“Non credo nel mito dell’estero. Penso che a farmi arrivare dove sono ora sia stata la mia forma mentis. Nessuno fuori dall’Italia ti garantisce di sfondare“. Alberto Seghizzi ha 29 anni, è un ingegnere aerospaziale e dal 2015 vive in giro per il mondo. Passando per l’Australia e la Francia, nel novembre 2017 è approdato a Londra. Oggi, a soli quattro anni dalla laurea magistrale, guida un team internazionale di 20 persone come project manager, gestendo budget di alcuni milioni di euro. Un traguardo, dice, che “non avrei mai raggiunto in Italia in così poco tempo”.

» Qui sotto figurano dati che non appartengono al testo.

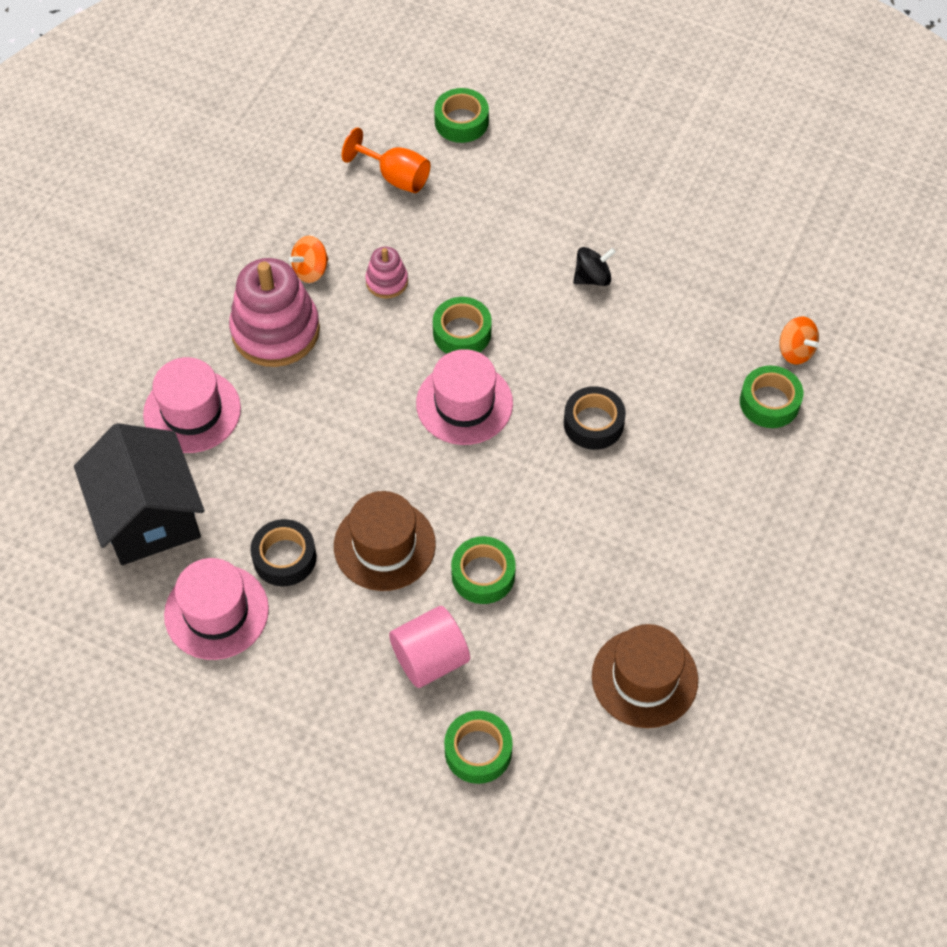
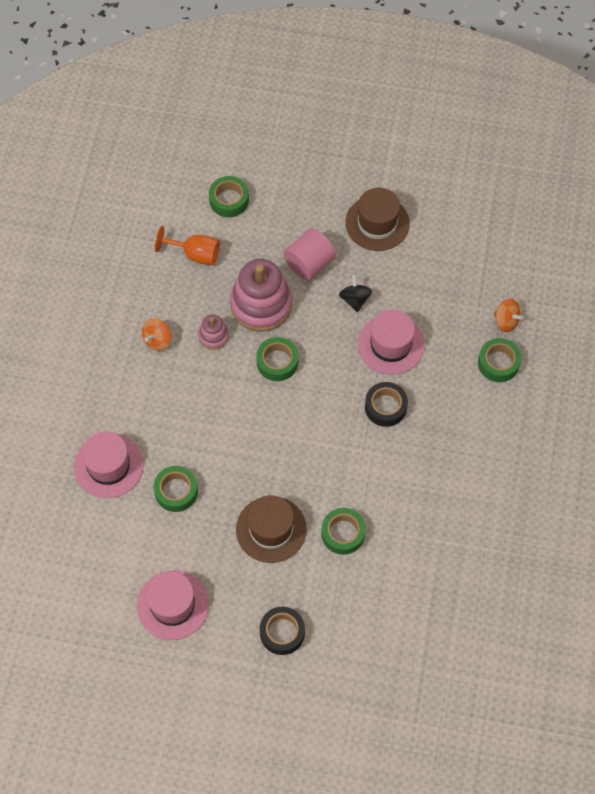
camera: 15 degrees left, 5 degrees up
black house [74,423,204,565] -> none
pink stacking toy [229,258,320,367] -> pink stacking toy moved to [230,259,292,332]
black tape [250,519,316,586] -> black tape moved to [260,607,305,655]
pink cylinder [389,606,470,688] -> pink cylinder moved to [284,228,336,280]
pink hat [416,349,513,445] -> pink hat moved to [358,310,425,375]
green tape [444,711,512,784] -> green tape moved to [153,466,198,512]
black spinning top [573,247,616,286] -> black spinning top turned 60 degrees counterclockwise [339,275,372,312]
brown hat [592,624,698,728] -> brown hat moved to [345,188,410,251]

Nel 2009 Alberto si iscrive alla Facoltà di ingegneria aerospaziale di Bologna con sede a Forlì. “Avevo una grande passione per il mondo ingegneristico, anche se da piccolo volevo sognavo di fare lo scrittore”, racconta sorridendo. Alberto, di origine modenese, dopo il titolo triennale decide quindi di proseguire gli studi magistrali al Politecnico di Torino, una delle facoltà più all’avanguardia del settore. “Qui ho avuto la possibilità di partire per la prima volta – spiega .- Nel 2015 ho vinto una borsa di studio di sette mesi e mezzo in Australia per scrivere la tesi e ho ricevuto la prima offerta: un dottorato di ricerca”. La vita dall’altra parte del mondo però non è sempre semplice e soprattutto ad Alberto manca l’Europa. Così decide di tornare a casa e, dopo la laurea, di iniziare a cercare lavoro. Da neolaureato magistrale con il massimo dei voti fa alcuni colloqui in Italia ma nessuna offerta era all’altezza di quella ricevuta dall’azienda francese per la quale, dopo aver superato ben quattro selezioni, lavora tutt’oggi. “E pensare che mi hanno ‘trovato’ tramite il sito del Politecnico“, racconta Alberto, spiegando che spesso le aziende estere fanno recruiting anche così, semplicemente guardando sul sito delle università più prestigiose per il settore di competenza.

“In Italia mi hanno subito offerto un indeterminato più o meno attorno ai mille euro al mese. Promettevano scatti di anzianità ma non ho mai esplorato la possibilità perché poco dopo mi ha chiamato la multinazionale per cui lavoro ancora oggi per un’opportunità in Costa Azzurra“, racconta ancora Alberto, spiegando che le differenze fin dall’inizio sono state molte. “Ammetto di non aver mai lavorato in Italia – dice ancora – ma dopo aver vissuto in quattro paesi (Italia compresa) posso dire che le differenze ci sono, eccome”. La carriera dell’allora 26enne inizia infatti nel 2016 nella sede di Sophia Antipolis, in provincia di Nizza come “ingegnere puro”. “Ma dopo soli sei mesi mi hanno promosso a project manager. E poi dopo un anno e sette mesi, a novembre 2017, ho avuto la possibilità di spostarmi a Londra dove seguo la mia passione, cioè progetti tecnici in campo aeronautico”. E proprio la valutazione delle competenze, con la relativa possibilità di crescita, è quello che manca in Italia, secondo Alberto. “Per non parlare del gap salariale“, aggiunge.

Non tutto però dipende da quello che manca in Italia perché a contare tanto “è la forma mentis con cui ti approcci all’estero”. “In Italia probabilmente non avrei mai avuto le responsabilità che ho ora – spiega -. Ma non è mai stato all’estero chi crede che andarsene equivalga a sfondare. Il fatto di avere successo dipende comunque dall’azienda e soprattutto da te. Conosco italiani che sono qui da dieci anni, ma rimangono sempre nella stessa posizione. Certo l’Italia è più ferma e c’è una valutazione diversa della seniority, ma non dipende solo da quello”.

Andarsene, in ogni caso, non è stato semplice. “Mi mancano la cultura e la mia famiglia, ma lavoro in un ambiente internazionale e noto che tutto questo vale anche per altri colleghi – racconta Alberto -. In pausa pranzo si va spesso con persone della stessa nazionalità. Di sicuro è diversa la qualità della vita, ma io non sono in fuga dal mio Paese”. Anche a parità di stipendio, però, Alberto non tornerebbe, anche perché il suo lavoro gli permette di viaggiare e “aprirsi a culture diverse”. “Dopo tanti anni lontano da casa mi sento arricchito. Penso che il viaggio sia una condizione fondamentale per sviluppare questo processo di apprendimento, anche se per aprirsi al mondo serve comunque una certa predisposizione. Lo dimostra il fatto che guido un team di persone provenienti da diversi i paesi del mondo e io sono il collante che deve far comunicare tutti”.